Notably absent from the top-25 are MIT and Stanford. Now, one might try to argue that CRA undergrad awards aren’t indicative of program quality. Perhaps. But given how competitive this is, I would say it is pretty clear that CRA awards show either (a) that faculty are good enough and care enough to get undergrad students involved in high-level research or (b) that faculty care enough to make sure their best students are nominated. Either way, especially in an era when everyone is worried about the CS pipeline (meaning that good departments should be cultivating good young researchers), the best programs simply should have lots of CRA winners.

I don’t know about Stanford, but for MIT the reason definitely is not (a).
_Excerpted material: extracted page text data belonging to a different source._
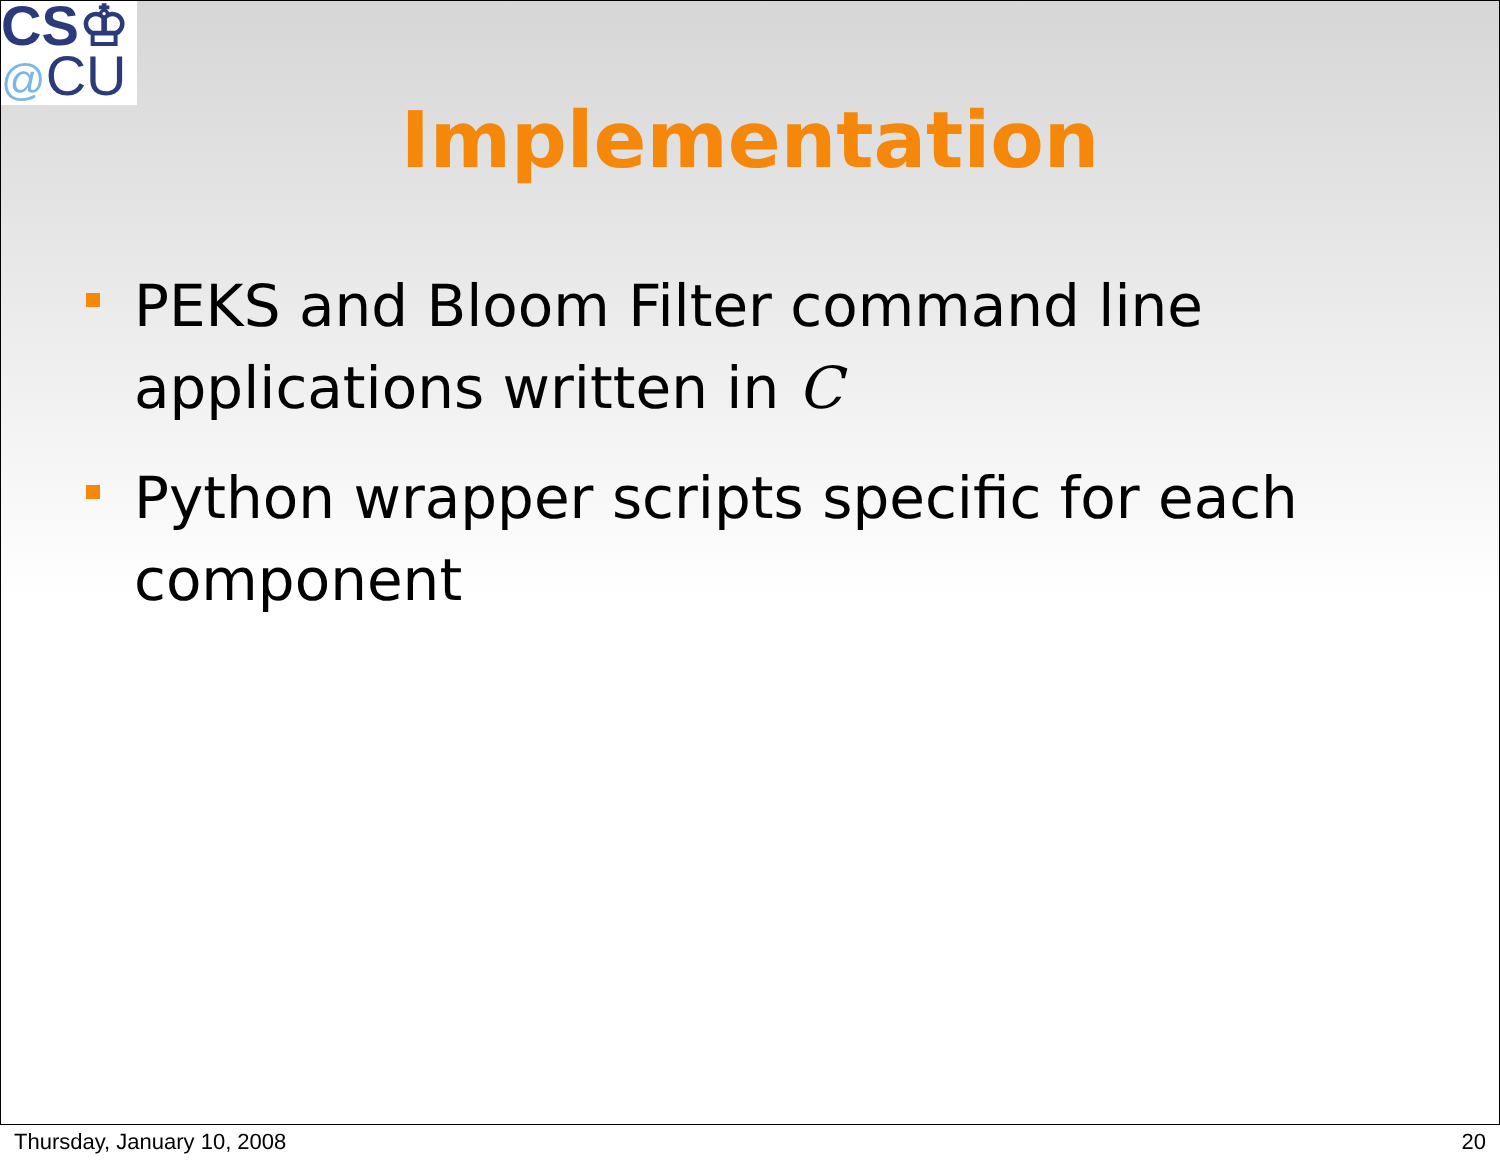CS♔
@CU
Implementation
PEKS and Bloom Filter command line applications written in C
Python wrapper scripts specific for each component
Thursday, January 10, 2008 20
I was an undergraduate at MIT from 1989-1993, and the faculty there were very committed to involving undergraduates in research and making sure they had a good experience with it. Nearly every student in EECS got some high-level research experience, and at least half the students I knew got involved in a research group within their first year as an undergraduate. (The others often complained that many professors seemed to teach the intro-level courses with the primary goal being to recruit students into their research groups.) MIT estimates that “at least a quarter of EECS undergraduates eventually receive a PhD from some university”, which I suspect is the highest rate of any CS program. If it was possible to produce a table of whose undergraduates eventually become CS professors, I guess MIT would be at the top of that list also. While I was an undergraduate at MIT, I had the privlege of working in research groups led by Marc Raibert and Arvind, both of whom were great influences towards an eventual research career.  I was also an undergraduate teaching assistant for John Guttag, who became my graduate research advisor. So, I don’t know why MIT isn’t winning more CRA awards, but it definitely isn’t because the faculty are not doing a great job involving undergraduates in high-level research.

When you visit Peter’s blog, make sure to also check out the hilarious video of Bill Gates’ last day at Microsoft from a talk he gave at CMU: Notes from the Bill Gates Visit.